Jim, what do you think of when I completely agree with Kyle that the motion to dismiss right now is probably a waste of time. Most of these issues are factual, and as I mentioned, the plaintiff is probably going to be trying to set an injunction hearing pretty soon. They mention an injunction in their complaint and you know my reaction to that is to bring it on. At this point in time, they have to prove they have a legitimate business interest because one of the issues in an injunction hearing is proving a likelihood of success on the merits. So far I’m not seeing that much in this complaint that’s telling me they’re going to have a reasonable chance of success on the merits. They do mention various types of confidential information, but you could pretty much cut and paste what they’ve put into this complaint from any other complaint seeking to enforce a non-compete. So far I’m not seeing a whole lot that is specific to this company in this complaint. Maybe it is there, but whenever they talk about the financial data and customer lists and all of that, I’m just not seeing anything specific that tells me that they’ve actually thought about this and that they’re not just reading off what the contract itself claims.

Is there a business interest as we know to be a legitimate business interest it really has to be an investment by the employer. That is if it’s taken it would enable unfair competition. Right now I don’t know what is in here that really fits into that definition. So I’d say we should probably go ahead and get an injunction hearing and just get to figuring out what the facts are.

Are you thinking that an injunction hearing is a way to get really fast discovery into the heart of their case?

“Yes, right now all we have is a complaint and just reading the complaint I see a list of categories of things that could be protectable information that could be a legitimate business interest. It really is not specific, it could have just been cut and pasted from the contract’s description, in fact, it looks to me like it is. I really can’t tell, for example, when it mentions customer lists, what type of customers are we talking about? Are these big chains that everyone knows about like Walmart and Target whose competitors are already doing business with our competitors and already know. If that’s the case then the customer lists they’re describing don’t really mean anything and definitely can’t justify a non-compete covenant. So that’s why I do think it is a good idea to try to speed ahead toward an injunction hearing and get some discovery. We need to figure out exactly if what they’re saying is protectable. Because my gut feeling right now is that if they really had something protectable, they would have been a little bit more specific about what that information is. I think this will be a good chance with them having the burden of proof at the injunction hearing to show the judge that there’s really nothing there.”

Jim, I wanted to ask in a contract of this type, and in a lawsuit of this type, would it matter if the employee independently decided to leave the company and compete?

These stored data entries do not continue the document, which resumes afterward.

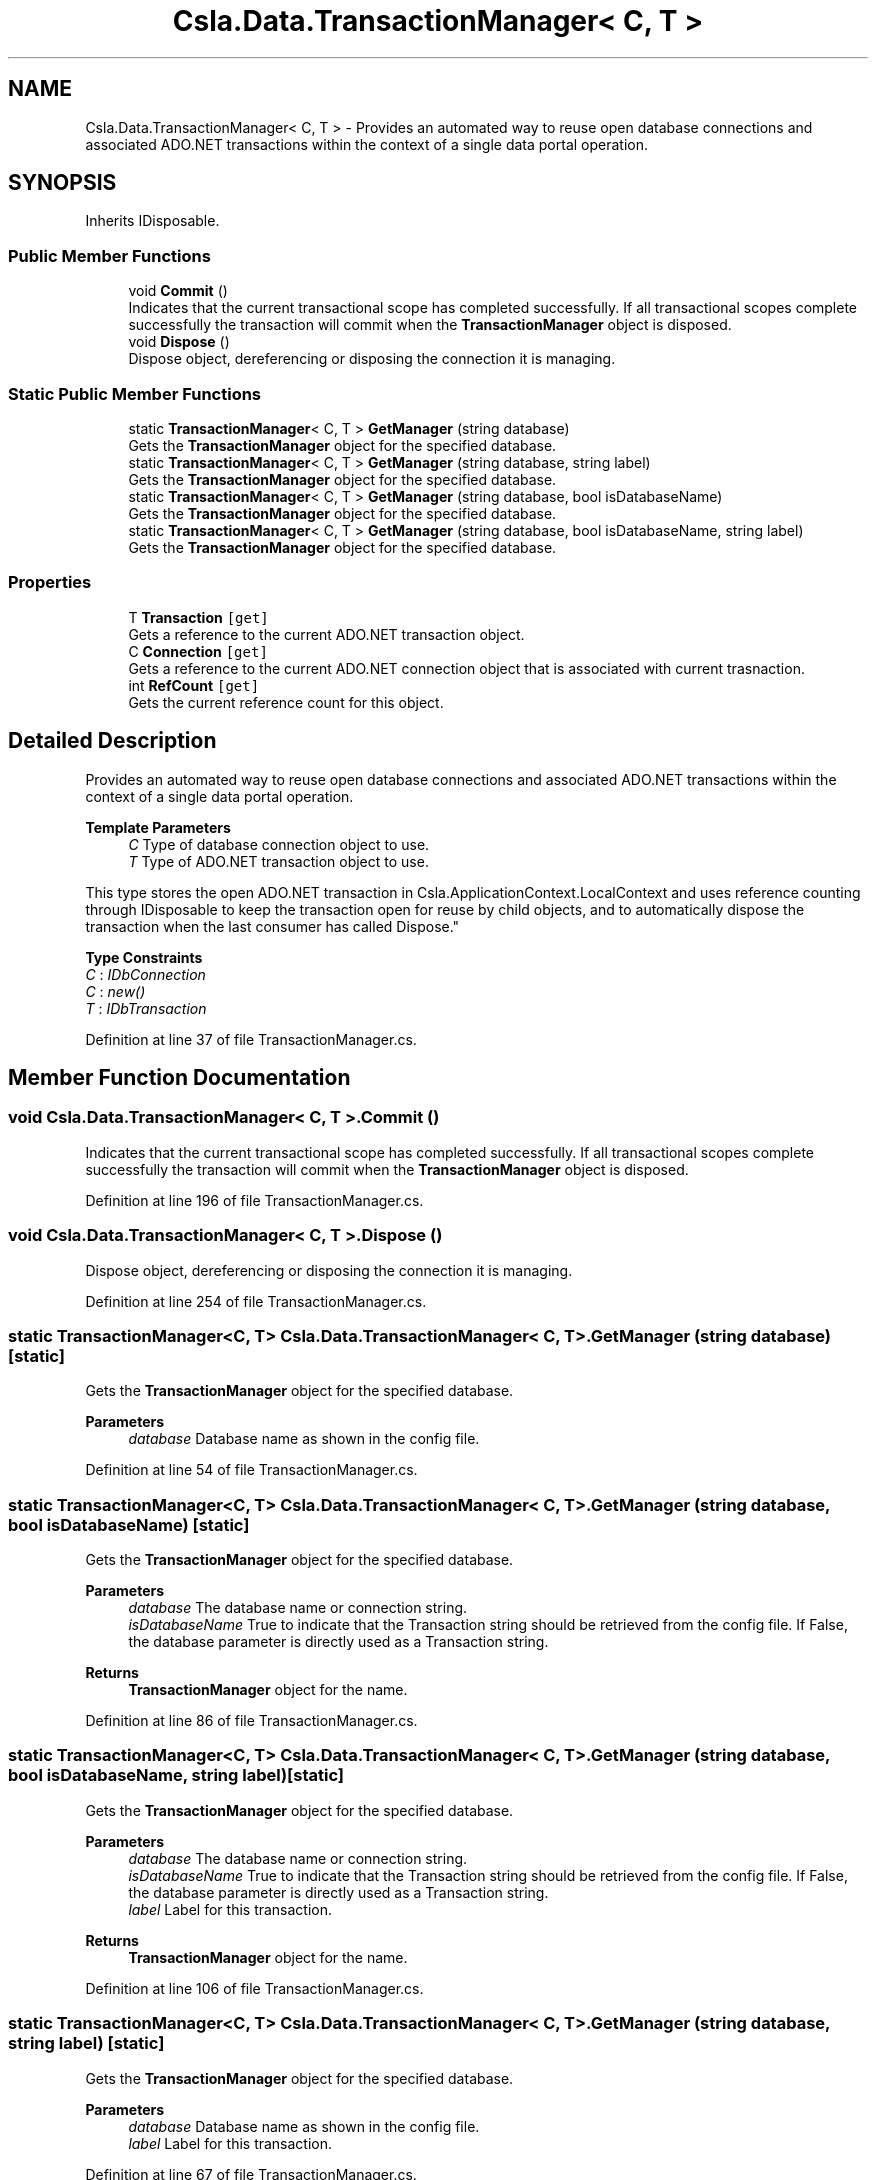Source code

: .TH "Csla.Data.TransactionManager< C, T >" 3 "Thu Jul 22 2021" "Version 5.4.2" "CSLA.NET" \" -*- nroff -*-
.ad l
.nh
.SH NAME
Csla.Data.TransactionManager< C, T > \- Provides an automated way to reuse open database connections and associated ADO\&.NET transactions within the context of a single data portal operation\&.  

.SH SYNOPSIS
.br
.PP
.PP
Inherits IDisposable\&.
.SS "Public Member Functions"

.in +1c
.ti -1c
.RI "void \fBCommit\fP ()"
.br
.RI "Indicates that the current transactional scope has completed successfully\&. If all transactional scopes complete successfully the transaction will commit when the \fBTransactionManager\fP object is disposed\&. "
.ti -1c
.RI "void \fBDispose\fP ()"
.br
.RI "Dispose object, dereferencing or disposing the connection it is managing\&. "
.in -1c
.SS "Static Public Member Functions"

.in +1c
.ti -1c
.RI "static \fBTransactionManager\fP< C, T > \fBGetManager\fP (string database)"
.br
.RI "Gets the \fBTransactionManager\fP object for the specified database\&. "
.ti -1c
.RI "static \fBTransactionManager\fP< C, T > \fBGetManager\fP (string database, string label)"
.br
.RI "Gets the \fBTransactionManager\fP object for the specified database\&. "
.ti -1c
.RI "static \fBTransactionManager\fP< C, T > \fBGetManager\fP (string database, bool isDatabaseName)"
.br
.RI "Gets the \fBTransactionManager\fP object for the specified database\&. "
.ti -1c
.RI "static \fBTransactionManager\fP< C, T > \fBGetManager\fP (string database, bool isDatabaseName, string label)"
.br
.RI "Gets the \fBTransactionManager\fP object for the specified database\&. "
.in -1c
.SS "Properties"

.in +1c
.ti -1c
.RI "T \fBTransaction\fP\fC [get]\fP"
.br
.RI "Gets a reference to the current ADO\&.NET transaction object\&. "
.ti -1c
.RI "C \fBConnection\fP\fC [get]\fP"
.br
.RI "Gets a reference to the current ADO\&.NET connection object that is associated with current trasnaction\&. "
.ti -1c
.RI "int \fBRefCount\fP\fC [get]\fP"
.br
.RI "Gets the current reference count for this object\&. "
.in -1c
.SH "Detailed Description"
.PP 
Provides an automated way to reuse open database connections and associated ADO\&.NET transactions within the context of a single data portal operation\&. 


.PP
\fBTemplate Parameters\fP
.RS 4
\fIC\fP Type of database connection object to use\&. 
.br
\fIT\fP Type of ADO\&.NET transaction object to use\&. 
.RE
.PP
.PP
This type stores the open ADO\&.NET transaction in Csla\&.ApplicationContext\&.LocalContext and uses reference counting through IDisposable to keep the transaction open for reuse by child objects, and to automatically dispose the transaction when the last consumer has called Dispose\&." 
.PP
\fBType Constraints\fP
.TP
\fIC\fP : \fIIDbConnection\fP
.TP
\fIC\fP : \fInew()\fP
.TP
\fIT\fP : \fIIDbTransaction\fP
.PP
Definition at line 37 of file TransactionManager\&.cs\&.
.SH "Member Function Documentation"
.PP 
.SS "void \fBCsla\&.Data\&.TransactionManager\fP< C, T >\&.Commit ()"

.PP
Indicates that the current transactional scope has completed successfully\&. If all transactional scopes complete successfully the transaction will commit when the \fBTransactionManager\fP object is disposed\&. 
.PP
Definition at line 196 of file TransactionManager\&.cs\&.
.SS "void \fBCsla\&.Data\&.TransactionManager\fP< C, T >\&.Dispose ()"

.PP
Dispose object, dereferencing or disposing the connection it is managing\&. 
.PP
Definition at line 254 of file TransactionManager\&.cs\&.
.SS "static \fBTransactionManager\fP<C, T> \fBCsla\&.Data\&.TransactionManager\fP< C, T >\&.GetManager (string database)\fC [static]\fP"

.PP
Gets the \fBTransactionManager\fP object for the specified database\&. 
.PP
\fBParameters\fP
.RS 4
\fIdatabase\fP Database name as shown in the config file\&. 
.RE
.PP

.PP
Definition at line 54 of file TransactionManager\&.cs\&.
.SS "static \fBTransactionManager\fP<C, T> \fBCsla\&.Data\&.TransactionManager\fP< C, T >\&.GetManager (string database, bool isDatabaseName)\fC [static]\fP"

.PP
Gets the \fBTransactionManager\fP object for the specified database\&. 
.PP
\fBParameters\fP
.RS 4
\fIdatabase\fP The database name or connection string\&. 
.br
\fIisDatabaseName\fP True to indicate that the Transaction string should be retrieved from the config file\&. If False, the database parameter is directly used as a Transaction string\&. 
.RE
.PP
\fBReturns\fP
.RS 4
\fBTransactionManager\fP object for the name\&.
.RE
.PP

.PP
Definition at line 86 of file TransactionManager\&.cs\&.
.SS "static \fBTransactionManager\fP<C, T> \fBCsla\&.Data\&.TransactionManager\fP< C, T >\&.GetManager (string database, bool isDatabaseName, string label)\fC [static]\fP"

.PP
Gets the \fBTransactionManager\fP object for the specified database\&. 
.PP
\fBParameters\fP
.RS 4
\fIdatabase\fP The database name or connection string\&. 
.br
\fIisDatabaseName\fP True to indicate that the Transaction string should be retrieved from the config file\&. If False, the database parameter is directly used as a Transaction string\&. 
.br
\fIlabel\fP Label for this transaction\&.
.RE
.PP
\fBReturns\fP
.RS 4
\fBTransactionManager\fP object for the name\&.
.RE
.PP

.PP
Definition at line 106 of file TransactionManager\&.cs\&.
.SS "static \fBTransactionManager\fP<C, T> \fBCsla\&.Data\&.TransactionManager\fP< C, T >\&.GetManager (string database, string label)\fC [static]\fP"

.PP
Gets the \fBTransactionManager\fP object for the specified database\&. 
.PP
\fBParameters\fP
.RS 4
\fIdatabase\fP Database name as shown in the config file\&. 
.br
\fIlabel\fP Label for this transaction\&.
.RE
.PP

.PP
Definition at line 67 of file TransactionManager\&.cs\&.
.SH "Property Documentation"
.PP 
.SS "C \fBCsla\&.Data\&.TransactionManager\fP< C, T >\&.Connection\fC [get]\fP"

.PP
Gets a reference to the current ADO\&.NET connection object that is associated with current trasnaction\&. 
.PP
Definition at line 179 of file TransactionManager\&.cs\&.
.SS "int \fBCsla\&.Data\&.TransactionManager\fP< C, T >\&.RefCount\fC [get]\fP"

.PP
Gets the current reference count for this object\&. 
.PP
Definition at line 210 of file TransactionManager\&.cs\&.
.SS "T \fBCsla\&.Data\&.TransactionManager\fP< C, T >\&.Transaction\fC [get]\fP"

.PP
Gets a reference to the current ADO\&.NET transaction object\&. 
.PP
Definition at line 166 of file TransactionManager\&.cs\&.

.SH "Author"
.PP 
Generated automatically by Doxygen for CSLA\&.NET from the source code\&.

“Oh, absolutely if the employee was going to leave the company anyway and was going to seek another job in the same industry before even speaking to the new employer then that would undermine any claim of tortious interference. In order to claim that the new employer interfered, the new employer has to actually do something to convince the employee to leave. If the employee was already going to leave and compete in the same industry before speaking to a new employer then there’s no claim against a new employer so we do need to get some information to figure that out. See if there are any emails out there that support the idea that the employee was going to leave anyway and speak to the employee. See what that employee has to say about their motives.”

Well, gentlemen, it seems to me that we have a plan and well let’s get started every case is unique the facts of the case and how the law will apply to those facts can vary quite a bit you should always consult with a competent attorney before making any important business decision.